In a year of personalisation, mobile payment and drones, we look back at some of the biggest innovations in retail technology in 2015.
Over the year many retailers re-examined how they could continue to make shopping as seamless as possible for customers while also protecting margins.
Click-and-collect became a talking point after John Lewis controversially began imposing a £2 charge on orders under £30 as the department store called into question the sustainability of fulfilling such orders for free.
Grocery giant Asda, which had led the way in supermarket multichannel developments last year, pulled back on its investment in click-and-collect following the retailer’s worst quarterly sales slump in its 50-year history.
The Walmart-owned chain instead prioritised investment in its larger stores, with boss Andy Clarke saying it needed to “simplify what we do by prioritising the first line of our strategy and pausing activity in other areas so we are not spread too thinly”.
However some retailers became ever more adventurous in their fulfilment offers.

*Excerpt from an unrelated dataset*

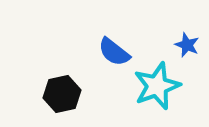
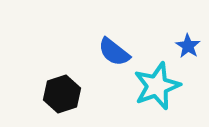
blue star: moved 1 px right, 1 px down; rotated 10 degrees clockwise
black hexagon: rotated 6 degrees counterclockwise
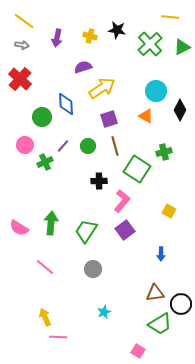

Amazon launched a one-hour delivery service for its Prime members across major UK cities and gained approval in March from the US Aviation Administration to trial drones.
In November, the US Federal Aviation Authority has said it will publish rules for widespread commercial use of drones within the next 12 months.
With trials of the innovative fulfilment technology underway at Amazon, Google and Alibaba, could 2016 be the year online orders are delivered by air?
Bricks and clicks rival Argos fired a salvo in the fulfilment battle by launching nationwide same-day home delivery for £3.95 an order in the form of its Fast Track service.
Personalisation was a priority for both online and bricks-and-mortar retailers this year and looks set to be a mainstay on the retail agenda as more retailers prioritise getting closer to their customers.
Etail giant Shop Direct launched personalised homepages on Very.co.uk at the beginning of the year and reaped the benefits as full-year sales shot up 21% to £850m, driven in part by personalisation, according to boss Alex Baldock.
Over the course of 2015 more than half of UK retailers invested in proximity marketing campaigns. Beacon technology gained popularity as retailers including Ted Baker, House of Fraser, Oasis and Mothercare trialled it in stores.
Meanwhile, social media giants launched targeted advertising campaigns and payment capabilities through their websites. Google launched a click-to-shop feature which allowed shoppers to buy products from within adverts on YouTube.
Soon afterwards Facebook trialled a buy button on its website as well as offering retailers dedicated brand pages to advertise and sell their products.
Innovations in payment technology came thick and fast in 2015. Apple Pay was introduced to the UK market in July, allowing shoppers to pay for purchases through a digital wallet linked to their iPhone or Apple watch.
Marks & Spencer, Waitrose, Boots and Lidl were some of the retail heavyweights to adopt Apple’s payment technology and, with only 3% of iPhone 6 owners currently using the payment technology, there is plenty of room for growth.
Google rivalled Apple’s mobile payments offer with Android Pay, a revamped version of its Google Wallet service.
The search engine giant also partnered with MasterCard and Visa on its payments technology, which launched in the US in September.
US retailers including Walgreens and Bloomingdale’s have used Google’s Android Pay, but it is not yet clear when it will be brought to the UK market.
Sainsbury’s and Walmart have also both launched shopping apps with mobile payment capabilities this year, ensuring that contactless payment innovations are not just the domain of tech giants like Apple, Google and Samsung.
Will more retailers follow suit and innovate their payment technology offer in-house in the coming year?
Failing to break through the Google Glass ceiling
A look back at retail technology in 2015 would not be a complete without an honourable mention of Google’s failure to bring its Glass technology to the consumer market.
Having started development on the wearable technology in 2013, Google Glass was designed to bring personalisation and convenience to the shopping experience. However, complaints that the technology was unstylish and unaffordable dogged the product throughout its development.
Google announced plans to stop sales of its wearable technology just days after Tesco launched an integrated shopping app in January. The following month Google said it would be starting from scratch on a redesign on its technology.
Will Google Glass rise from the ashes in 2016 or will it be dismissed as unworkable for retailers and shoppers?